High I/O load when downloading from Nextcloud

Support intro

Sorry to hear you’re facing problems :slightly_frowning_face:

help.nextcloud.com is for home/non-enterprise users. If you’re running a business, paid support can be accessed via portal.nextcloud.com where we can ensure your business keeps running smoothly.

In order to help you as quickly as possible, before clicking Create Topic please provide as much of the below as you can. Feel free to use a pastebin service for logs, otherwise either indent short log examples with four spaces:

example

Or for longer, use three backticks above and below the code snippet:

longer
example
here

Some or all of the below information will be requested if it isn’t supplied; for fastest response please provide as much as you can :heart:

Nextcloud version (eg, 12.0.2): 16.0.4
Operating system and version (eg, Ubuntu 17.04): ‪Ubuntu 16.04.6
Apache or nginx version (eg, Apache 2.4.25): Nginx 1.16.1.3
PHP version (eg, 7.1): 7.2.24

The issue you are facing:
While I download a big file from Nextcloud all other pages hosted on the same Plesk webserver are not reachable anymore, caused by a too high I/O load of the disk.
I monitored the disk usage while the Nextcloud download with
iostat -dx /dev/sda 5

and the %util goes to 100%. When I download big files from a website hosted on the same server, for example, the util never goes so high.

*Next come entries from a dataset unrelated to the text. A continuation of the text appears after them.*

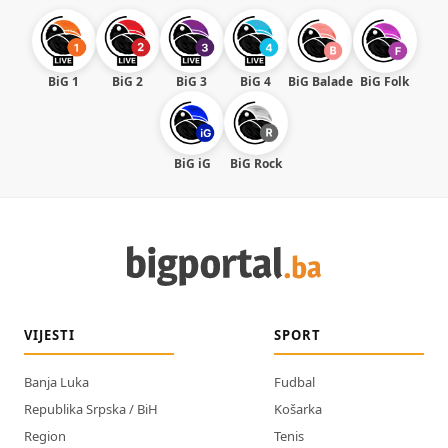
BiG 1
BiG 2
BiG 3
BiG 4
BiG Balade
BiG Folk
BiG iG
BiG Rock
VIJESTI
SPORT
Banja Luka
Fudbal
Republika Srpska / BiH
Košarka
Region
Tenis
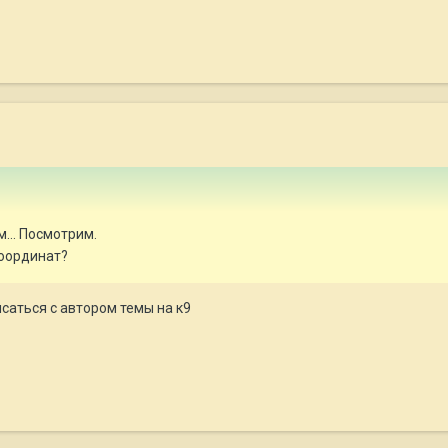
... Посмотрим.
координат?
саться с автором темы на к9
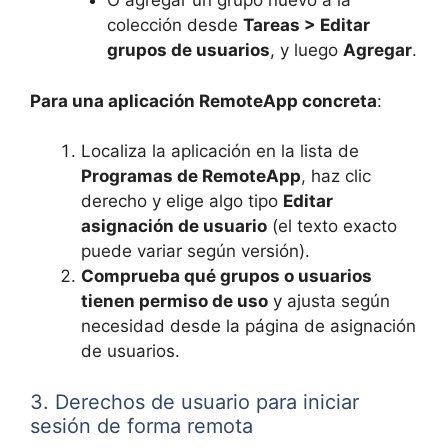
O agregar un grupo nuevo a la
colección desde
Tareas > Editar
grupos de usuarios
, y luego
Agregar
.
Para una aplicación RemoteApp concreta
:
Localiza la aplicación en la lista de
Programas de RemoteApp
, haz clic
derecho y elige algo tipo
Editar
asignación de usuario
(el texto exacto
puede variar según versión).
Comprueba qué grupos o usuarios
tienen permiso de uso
y ajusta según
necesidad desde la página de asignación
de usuarios.
3. Derechos de usuario para iniciar
sesión de forma remota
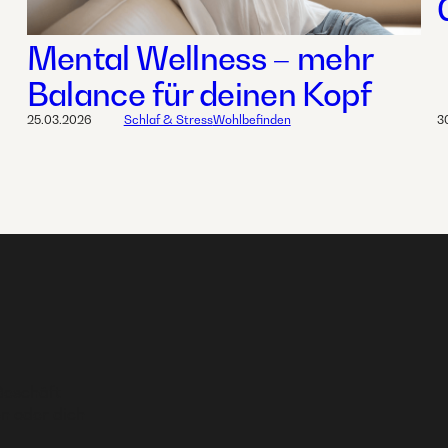
Mental Wellness – mehr
Balance für deinen Kopf
25.03.2026
Schlaf & Stress
Wohlbefinden
3
Geschäft
n oder dich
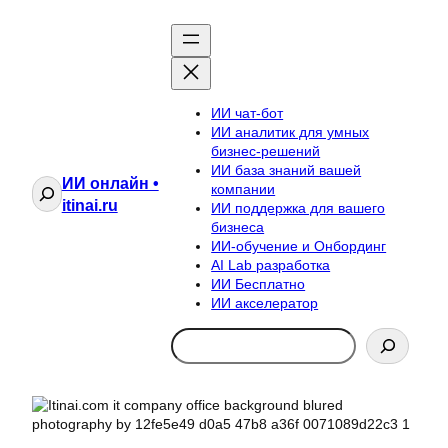
ИИ чат-бот
ИИ аналитик для умных
бизнес-решений
ИИ база знаний вашей
ИИ онлайн •
Поиск
компании
itinai.ru
ИИ поддержка для вашего
бизнеса
ИИ-обучение и Онбординг
AI Lab разработка
ИИ Бесплатно
ИИ акселератор
Search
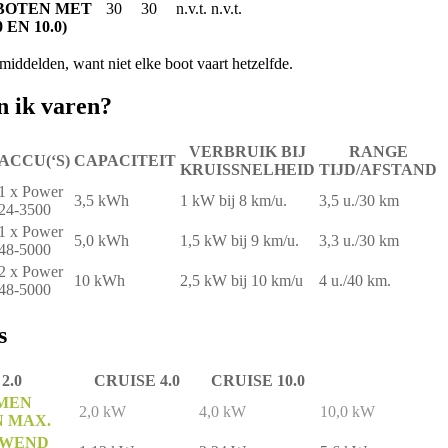
 BOTEN MET
30
30
n.v.t.
n.v.t.
 EN 10.0)
middelden, want niet elke boot vaart hetzelfde.
n ik varen?
VERBRUIK BIJ
RANGE
ACCU(‘S)
CAPACITEIT
KRUISSNELHEID
TIJD/AFSTAND
1 x Power
3,5 kWh
1 kW bij 8 km/u.
3,5 u./30 km
24-3500
1 x Power
5,0 kWh
1,5 kW bij 9 km/u.
3,3 u./30 km
48-5000
2 x Power
10 kWh
2,5 kW bij 10 km/u
4 u./40 km.
48-5000
s
2.0
CRUISE 4.0
CRUISE 10.0
MEN
2,0 kW
4,0 kW
10,0 kW
 MAX.
UWEND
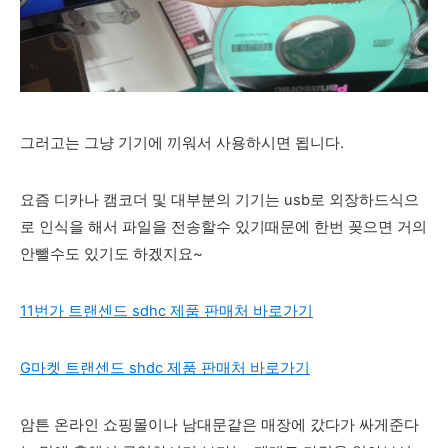
그러고는 그냥 기기에 끼워서 사용하시면 됩니다.
요즘 디카나 캠코더 및 대부분의 기기는 usb로 외장하드식으
로 인식을 해서 파일을 전송할수 있기때문에 한번 꽂으면 거의
안뺄수도 있기도 하겠지요~
11번가 트랜센드 sdhc 제품 판매처 바로가기
G마켓 트랜센드 shdc 제품 판매처 바로가기
암튼 온라인 쇼핑몰이나 남대문같은 매장에 갔다가 싸게준다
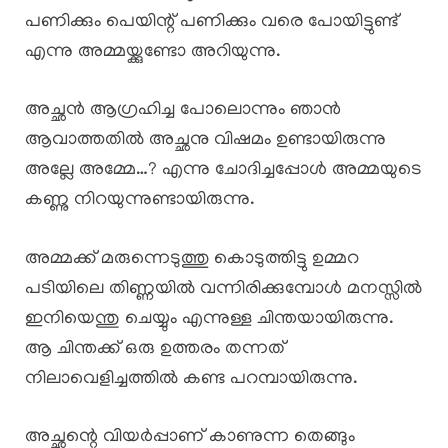
പണിക്കും പെയിന്റ് പണിക്കും വരെ പോയിട്ടുണ്ട്
എന്നു അമ്മയ്ക്കുണ്ടോ അറിയുന്നു.
അച്ഛൻ ആഗ്രഹിച്ച പോലൊന്നും ഞാൻ
ആവാത്തതിൽ അച്ഛനു വിഷമം ഉണ്ടായിരുന്നു
അല്ലേ അമ്മേ…? എന്നു ചോദിച്ചപ്പോൾ അമ്മയുടെ
കണ്ണു നിറയുന്നുണ്ടായിരുന്നു.
അമ്മക്ക് മരുന്നെടുത്തു കൊടുത്തിട്ടു ഉമ്മറ
പടിയിലെ തിണ്ണയിൽ വന്നിരിക്കുമ്പോൾ മനസ്സിൽ
ഇനിയെന്തു ചെയ്യും എന്നുള്ള ചിന്തയായിരുന്നു.
ആ ചിന്തക്ക് ഒരു ഉത്തരം തന്നത്
നിലാവെളിച്ചത്തിൽ കണ്ട പറമ്പായിരുന്നു.
അച്ഛന്റെ വിയർപ്പാണ് കാണുന്ന തെങ്ങും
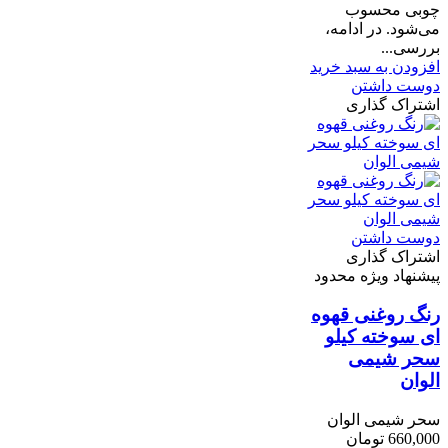
چوبی محسوب
می‌شود. در ادامه،
بررسی...
افزودن به سبد خرید
دوست داشتن
اشتراک گذاری
دوست داشتن
اشتراک گذاری
پیشنهاد ویژه محدود
رنگ روغنی قهوه
ای سوخته کیلو
سحر شیمی
الوان
سحر شیمی الوان
660,000 تومان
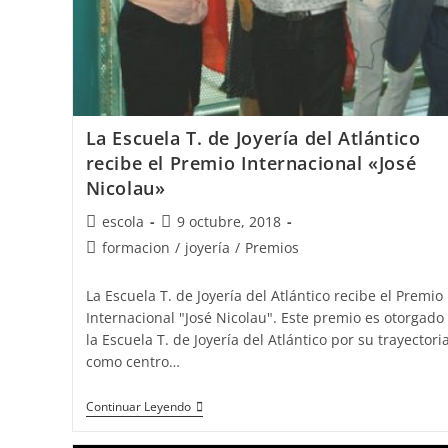
La Escuela T. de Joyería del Atlántico
recibe el Premio Internacional «José
Nicolau»
Autor
Publicación
escola
9 octubre, 2018
de
de
Categoría
formacion
/
joyería
/
Premios
la
la
de
entrada:
entrada:
la
La Escuela T. de Joyería del Atlántico recibe el Premio
entrada:
Internacional "José Nicolau". Este premio es otorgado
la Escuela T. de Joyería del Atlántico por su trayectori
como centro…
La
Continuar Leyendo
Escuela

So the problem is definitely caused by Nextcloud.

Is this the first time you’ve seen this error? (Y/N): Y

Steps to replicate it:

  1. Download a big file from your Nextcloud
  2. Monitor your disk usage with iostat -dx /dev/sda 5
  3. See a high disk usage

What is creating the high I/O? Depending on what it is, you can probably improve this by using caching (redis for filelocking, the database has also a few options that improve the performance a lot). However, this is normally even more visible on a large number of small files rather than a big file …

A download from my Nextcloud is creating high I/O. When I download another file which is not on Nextcloud, but in a subdirectory on a hosted website for example, it never gets this high.

Yes because Nextcloud is not only delivering the file, it checks entries in the database, locks a file, perhaps some apps are interacting (antivirus), …
So check if it is related to a single process (database, php, webserver) and depending on which one, check the logfiles, perhaps increase log levels…

Okay I understand. There couldn’t be a app interacting, because there is no Antivirus or any other app installed, which “monitors” files.
I monitored but I didn’t see anything unusual - only the nginx process goes a bit higher, but this is really normal when downloading anything from websites. Database keeps beeing low and does not go up.

Hmm Redis for file locking and APCu for file caching might help.

Do you use SQLite as database? Otherwise I would have expected MySQL/MariaDB/PostgreSQL to show up in iotop. In case of SQLite it makes sense that it is contained in php-fpm since it is no dedicated database server/process then and high I/O is expected since AFAIK the whole database file can get rewritten on any access. Consider to migrate to MariaDB in case where the single database tables are split into single files by default and cached. Adding Redis reduces I/O further since without, file locking is done in database, hence the rewritten file(s).